Regional Trade and Connectivity
Bangladesh's geographic position as a gateway to South and Southeast Asia presents immense potential. Key developments include:
· BBIN (Bangladesh-Bhutan-India-Nepal) Motor Vehicle Agreement, which promises seamless regional logistics through the land bordering.
. Participation in India's CEPA (Comprehensive Economic Partnership Agreement) discussions and potential future Free Trade Agreements (FTAs) with ASEAN and China.
. Operationalization of Bay Terminal and Matarbari Deep Sea Port by 2026, which will drastically reduce turnaround time and shipping costs by avoiding mother vessels to reach directly to the loading port.
Private Sector Voice & Public-Private Synergy
To build lasting investor trust, Bangladesh must foster a dynamic and inclusive ecosystem where the private sector has a clearly structured and meaningful voice in policy formulation. Institutions like the Bangladesh Business Forum, in close collaboration with BIDA, are actively promoting regular, transparent dialogue mechanisms to swiftly identify and effectively address investor concerns and grievances.
Foreign Investors' Chamber of Commerce & Industry (FICCI) continues to serve as a vital and credible bridge between foreign investors and policymakers, ensuring that reforms are not only thoughtfully designed but also rigorously and consistently implemented. Its ongoing collaboration with BIDA-and its strong advocacy for sustainable business practices including green financing, ESG integration, and digital governance-resonates deeply with the expectations of responsible global investors.
Highly compliant well governance and forward-thinking financial institutions like CBC Bangladesh are also playing an increasingly instrumental role in this agenda by efficiently facilitating transparent, secure cross-border investment processes and providing robust institutional serve foreign investors with excellence.

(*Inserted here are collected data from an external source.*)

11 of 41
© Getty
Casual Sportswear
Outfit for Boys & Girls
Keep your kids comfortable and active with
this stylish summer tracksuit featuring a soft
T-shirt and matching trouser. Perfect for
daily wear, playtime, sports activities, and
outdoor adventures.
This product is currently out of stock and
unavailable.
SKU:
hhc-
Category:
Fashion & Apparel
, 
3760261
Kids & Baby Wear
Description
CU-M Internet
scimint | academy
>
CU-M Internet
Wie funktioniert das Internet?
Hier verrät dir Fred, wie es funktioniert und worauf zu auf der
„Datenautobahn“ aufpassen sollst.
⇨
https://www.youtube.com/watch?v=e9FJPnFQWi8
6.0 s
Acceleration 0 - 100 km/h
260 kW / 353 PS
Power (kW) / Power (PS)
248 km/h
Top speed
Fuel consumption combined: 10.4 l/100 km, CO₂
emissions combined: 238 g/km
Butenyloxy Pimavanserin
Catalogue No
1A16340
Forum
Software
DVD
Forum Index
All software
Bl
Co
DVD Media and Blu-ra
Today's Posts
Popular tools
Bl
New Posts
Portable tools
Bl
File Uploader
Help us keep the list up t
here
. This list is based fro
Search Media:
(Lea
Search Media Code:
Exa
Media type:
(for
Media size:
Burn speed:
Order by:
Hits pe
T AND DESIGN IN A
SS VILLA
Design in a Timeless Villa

Strengthening Market Access: CBC Bangladesh's Role
As a leading partner in the development of Bangladesh's capital market, CBC Bangladesh has taken a proactive role in facilitating cross-border investments. The bank has a fully-fledged Custodian Services Department, establishing itself as a market leader in custodian services and foreign investor onboarding.
To date, investors from over 34 countries residing outside Bangladesh have invested in the local capital marketby opening Non-Resident Investor Taka Accounts (NITAs) through CBC. This reflects the growing global confidence in Bangladesh's financial infrastructure.
In a significant recent development, CBC Bangladesh has partnered with Japanese institutions to promoteforeign portfolio investment. With a dedicated Japan Desk, the bank has already onboarded 200 Japanese investors and is on track to on board substantial amount of new clients within the next six months, leveraging its robust back-office operations, digital account management tools, and specialized investment advisory team.
By offering end-to-end investment solutions-from account opening to trade settlement-CBC is not only simplifying market access for foreign investors but also contributing meaningfully to Bangladesh's broader goal of integrating into global financial networks.
Closing Remarks
As Bangladesh charts its next leap, the choice is clear: reform to compete or risk stagnation. Unlocking competitiveness through targeted reforms, stronger public-private dialogue, better cross-border facilitation, and proactive investor engagement will not only boost FDI and exports but also embed Bangladesh deeper into global value chains. The journey ahead is complex-but with the right vision, partnerships, and execution, Bangladesh can emerge as a serious contender in the global trade and investment arena.